Task #8528
Add MNRead.getVersions, CNRead.getVersions
0%
Description
These new services would return the obsolescence chain, as a lists of PIDs, for the specified PID.
Both services (for CN and MN) would have the same argument list, i.e. for MNREAD.getVersions:
MNRead.getVersions(Identifier pid, Integer count, String order)
where the arguments are
- pid: the identifier to retrieve the obs. chain for
- count: specifies how much of the lists to return
- if count
is null
return the whole list
- if count
is a positive number, return count
pids in the specified order of, say, ASC
or DESC
- order
- if order is DESC
, return count
from the HEAD
, but from the TAIL
if ASC
.
Should the presence of multiple SIDs assigned in the obsolescence chain determine the lists of PIDs that is returned? For example,
should the entire chain be returned even if multiple SIDs are encountered. The document at https://releases.dataone.org/online/api-documentation-v2.0/design/ContentMutability.html#limits-on-the-series indicates that multiple SIDs can be defined in an obs.chain.
Should PIDs be included in the list if the requesting user does not have permission to read the sysmeta for that pid? If no, then how is this gap in the chain denoted?
Related issues
History
#1 Updated by Chris Jones over 6 years ago
Another couple of things to note:
The
getVersions()
API method would return a list of identifiers, but we need to determine the format of that list, and it should be consistent with the DataONE Types. For instance,listObjects()
returns anObjectInfoList
which is a collection ofObjectInfo
objects. It would be nice if we had aTypes.IdentifierList
that is just a list ofIdentifier
objects, but we currently don't, and adding that to the Types schema would affect the whole DataONE software stack. So we need to discuss what the return type should be.We should discuss the
order
argument values.DESC
andASC
might be better expressed asnewest
(meaning newest to oldest) andoldest
(meaning oldest to newest. Thoughts welcome.We would need to define the default order when that argument is
null
(which I would suggest it beingDESC
ornewest
)If
count
isnull
, return the whole list, but in the case of negative numbers, we may want to throw an exception, so we need to define the exceptions appropriate for this API method.

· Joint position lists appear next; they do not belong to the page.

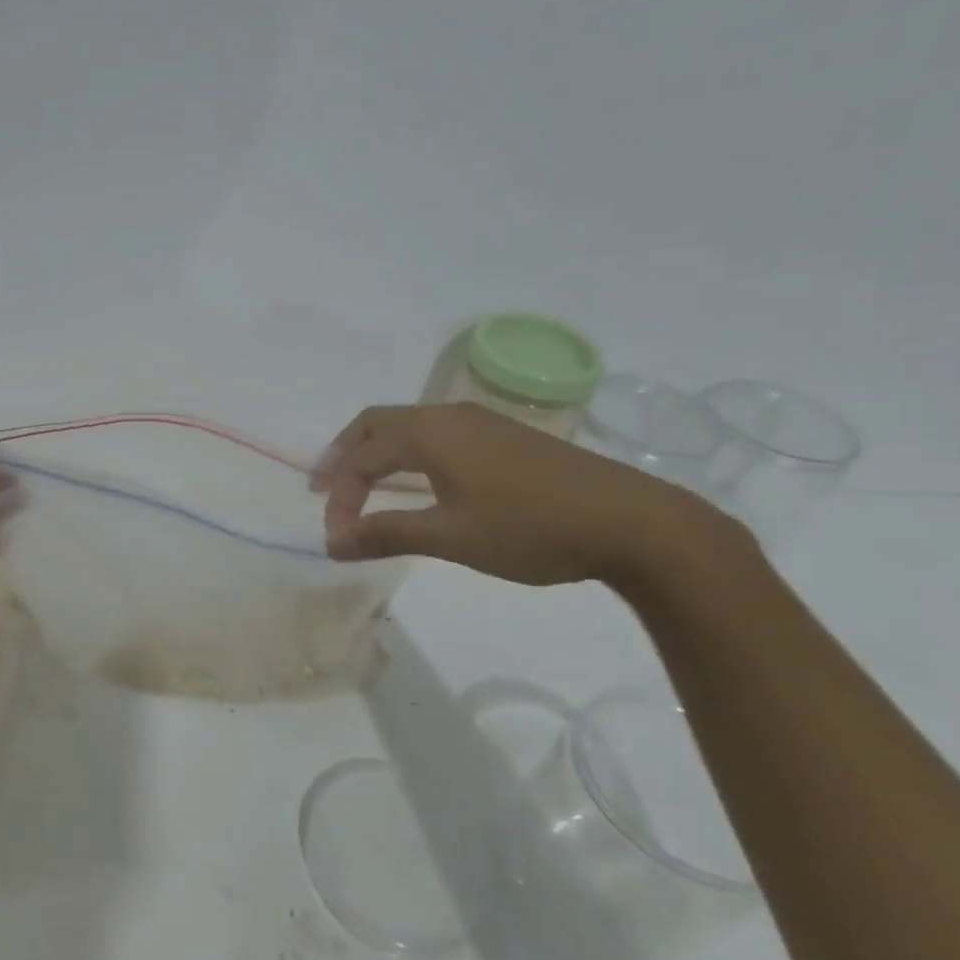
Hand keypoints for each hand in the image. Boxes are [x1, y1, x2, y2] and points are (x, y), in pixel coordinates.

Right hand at [312, 403, 728, 586]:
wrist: (633, 523)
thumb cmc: (531, 528)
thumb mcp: (451, 537)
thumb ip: (387, 534)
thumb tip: (331, 543)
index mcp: (430, 433)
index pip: (362, 457)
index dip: (340, 495)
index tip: (337, 537)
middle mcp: (448, 415)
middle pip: (376, 424)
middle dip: (345, 456)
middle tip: (326, 490)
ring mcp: (480, 422)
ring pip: (407, 426)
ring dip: (376, 453)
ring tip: (364, 487)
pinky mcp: (504, 435)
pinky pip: (435, 434)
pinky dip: (407, 453)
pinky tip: (419, 482)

#2 Updated by Matthew Jones over 6 years ago
Overall this looks good. However, I would argue the count
parameter is unnecessary and just complicates things. So I would omit it. The order parameter is also likely unneeded, as its simple for clients to look at the head or tail of the list given that they have to parse it anyways. So the whole thing could be simplified to just a PID parameter.

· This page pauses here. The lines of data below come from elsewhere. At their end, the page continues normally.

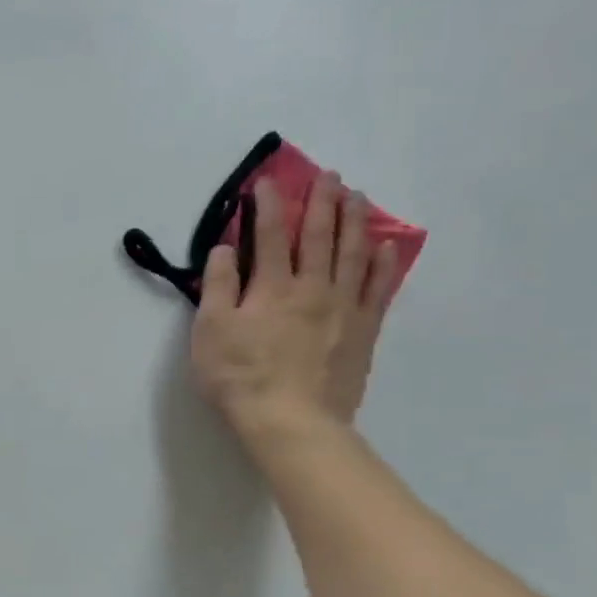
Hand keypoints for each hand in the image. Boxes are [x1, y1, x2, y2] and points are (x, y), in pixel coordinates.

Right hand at [191, 170, 397, 447]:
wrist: (291, 420)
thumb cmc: (241, 377)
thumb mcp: (210, 332)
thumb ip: (217, 286)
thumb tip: (224, 248)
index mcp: (272, 287)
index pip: (268, 235)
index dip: (267, 205)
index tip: (267, 181)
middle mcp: (313, 287)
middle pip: (319, 236)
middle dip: (321, 202)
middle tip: (328, 175)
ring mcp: (344, 308)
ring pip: (353, 254)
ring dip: (355, 221)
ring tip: (357, 196)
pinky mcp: (363, 332)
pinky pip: (378, 289)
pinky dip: (382, 264)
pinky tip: (386, 246)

I don't think SIDS should have any impact on the results. The results are based on the obsolescence chain of the underlying PIDS.
#3 Updated by Rob Nahf over 6 years ago
I think the naive “follow-the-chain” implementation is going to be a bit expensive, with n-1 self-joins on the postgres systemMetadata table. I think it better to define a common chain identifier all members of the obsoletes chain share, so that it’s a two-step lookup: (1) from leaf to root (the chain identifier), then (2) from root to all leaves. It could probably be done as a couple extra columns in the metacat identifier table, or as a dedicated cross-reference table. Especially if this is a call being done automatically from the search UI, it seems like there will be a lot of API calls, so efficiency will matter. It would increase the cost of creates and updates, but would save a lot of cycles in retrieval.
#4 Updated by Rob Nahf over 6 years ago
by the way, use of a chain identifier would be quite analogous to how series IDs work, (composite structure), but chain identifiers would be automatically assigned an likely invisible to users.
While chain identifiers might be distinct from series Ids, in the case of mutable member nodes, obsolete chains may be incomplete and the series Id might help glue the pieces back together, at least on the CN, where there could be discontiguous(?) synchronization.
So in some cases (on the CN), there are multiple series in the obsoletes chain, and in other cases, there will be multiple obsoleted chains in the series, due to discontinuities.
#5 Updated by Rob Nahf over 6 years ago
- Related to Task #8529: Add field to Solr index that includes the obsolescence chain added
#6 Updated by Chris Jones over 6 years ago
To be consistent with other API calls, we should consider calling this listVersions()
instead of getVersions()
. The latter just popped into my head when I suggested it. Let's discuss.
#7 Updated by Jing Tao over 6 years ago
Here is my thought about the implementation:
I believe the given identifier can be a sid or pid
sysMeta = hazelCast.get(id) if (sysmeta != null ) { //it is a pid sid = sysmeta.getSID(); if (sid == null) { return the id; //this is a pid without a sid. Just return itself. } } else { sid = id; //asume the given id is sid. } //then run this query; the order can be modified base on the given value select guid, obsoleted_by, obsoletes from systemMetadata where series_id = ? order by date_uploaded DESC
We can use a data structure to store the information and sort the list. Since the chain should NOT be very long, so the performance will not be an issue.